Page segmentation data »

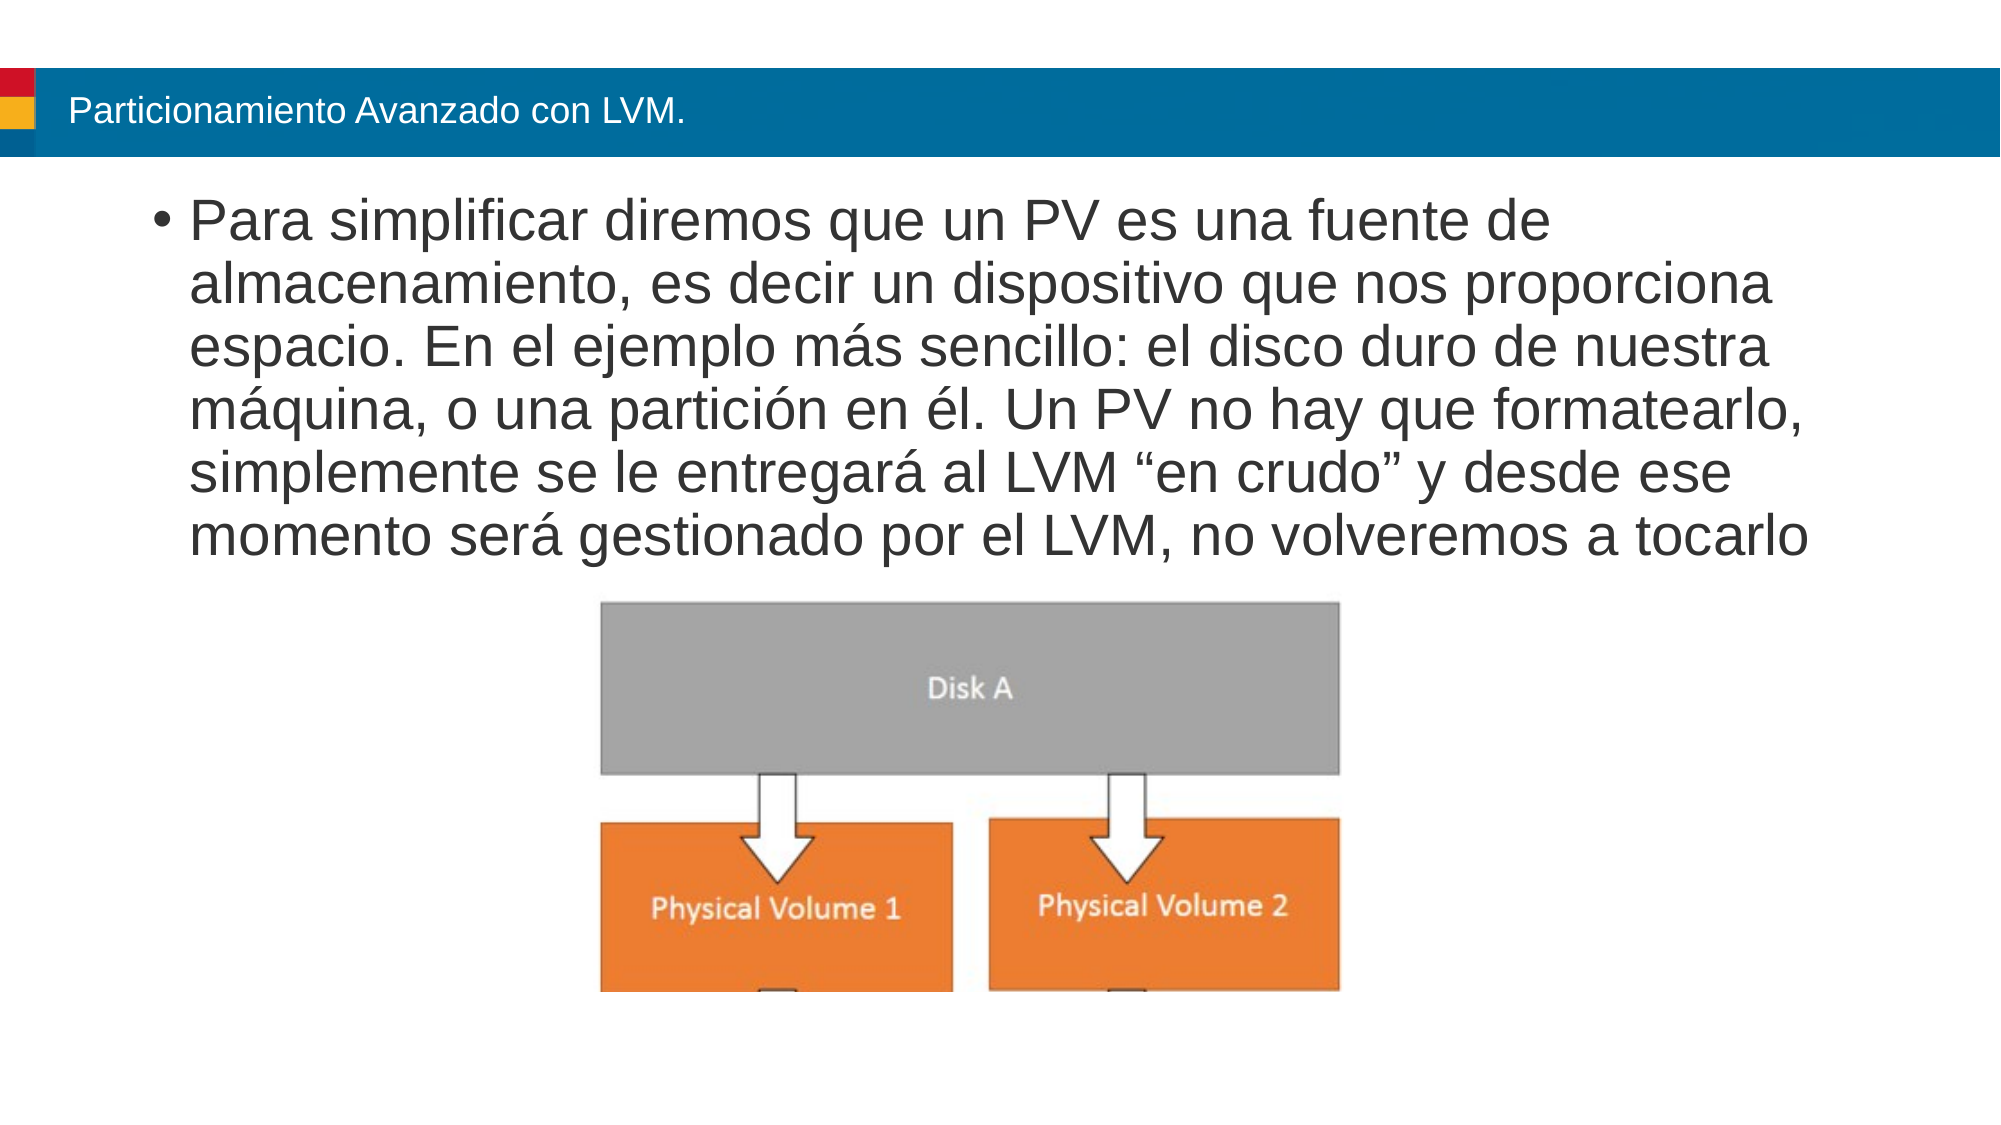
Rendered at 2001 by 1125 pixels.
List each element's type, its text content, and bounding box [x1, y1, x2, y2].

title Particionamiento Avanzado con LVM. [53, 78, 1596, 145]
picture [449, 535, 1550, 992]
list Para simplificar diremos que un PV es una fuente de almacenamiento, es decir un dispositivo que nos proporciona espacio. En el ejemplo más sencillo: el disco duro de nuestra máquina, o una partición en él. Un PV no hay que formatearlo, simplemente se le entregará al LVM “en crudo” y desde ese momento será gestionado por el LVM, no volveremos a tocarlo [137, 182, 1863, 1014]
picture [0, 68, 35, 129]
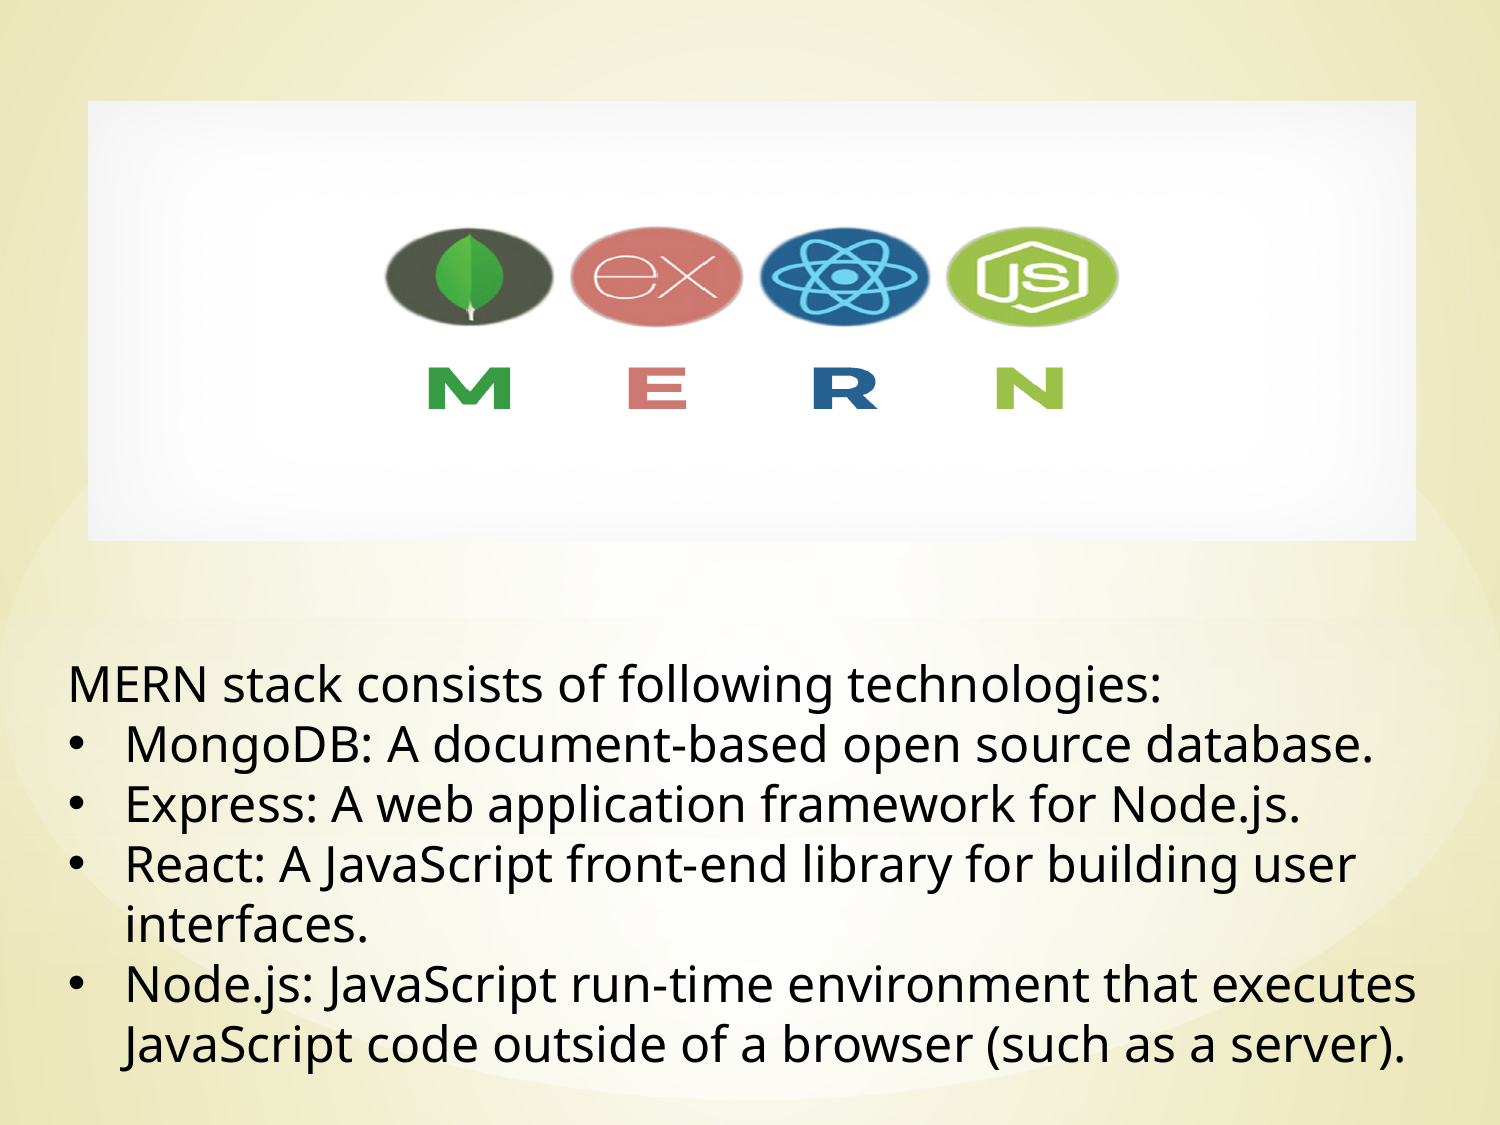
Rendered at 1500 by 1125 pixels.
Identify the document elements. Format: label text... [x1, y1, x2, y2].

picture [88, 101, 1416, 541]
text_box MERN stack consists of following technologies: MongoDB: A document-based open source database. Express: A web application framework for Node.js. React: A JavaScript front-end library for building user interfaces. Node.js: JavaScript run-time environment that executes JavaScript code outside of a browser (such as a server). [53, 645, 1500, 1080]
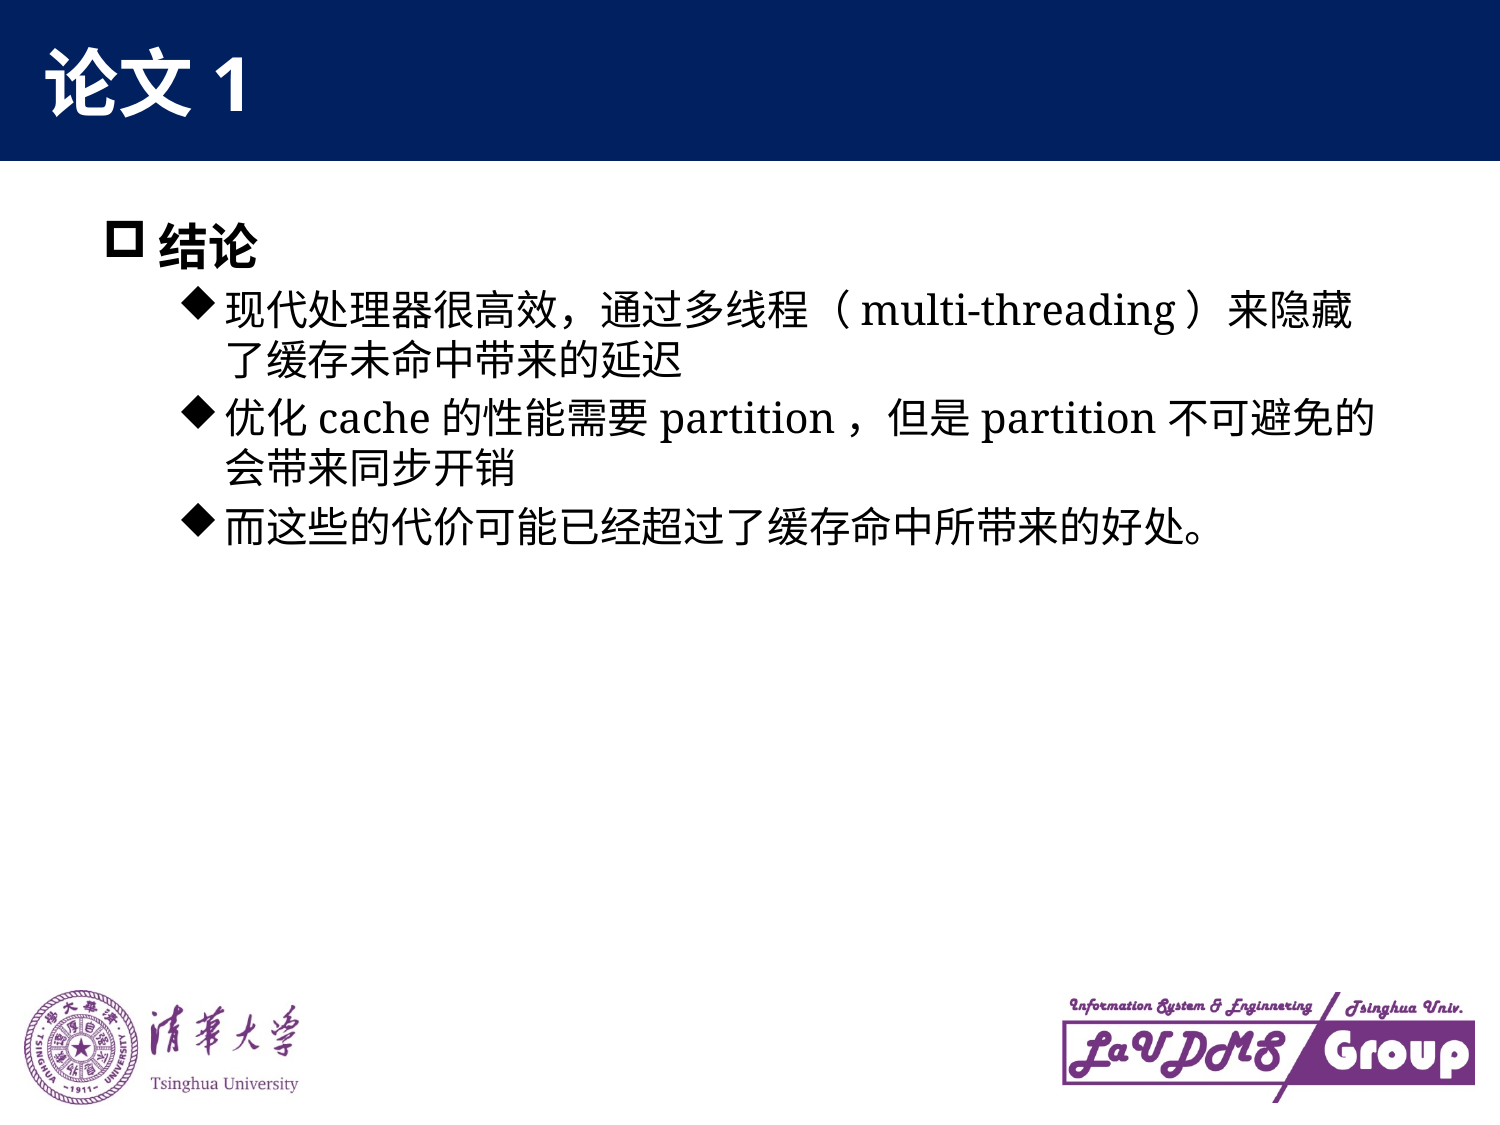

Instruction » Copy out, exactly and without pictures, each line from the one containing "Rendered at 1500 by 1125 pixels." through the final line of the entries, both ends included.

Written answer »
Rendered at 1500 by 1125 pixels.
Identify the document elements. Format: label text... [x1, y1, x2, y2].

picture [88, 101, 1416, 541]
text_box MERN stack consists of following technologies: MongoDB: A document-based open source database. Express: A web application framework for Node.js. React: A JavaScript front-end library for building user interfaces. Node.js: JavaScript run-time environment that executes JavaScript code outside of a browser (such as a server). [53, 645, 1500, 1080]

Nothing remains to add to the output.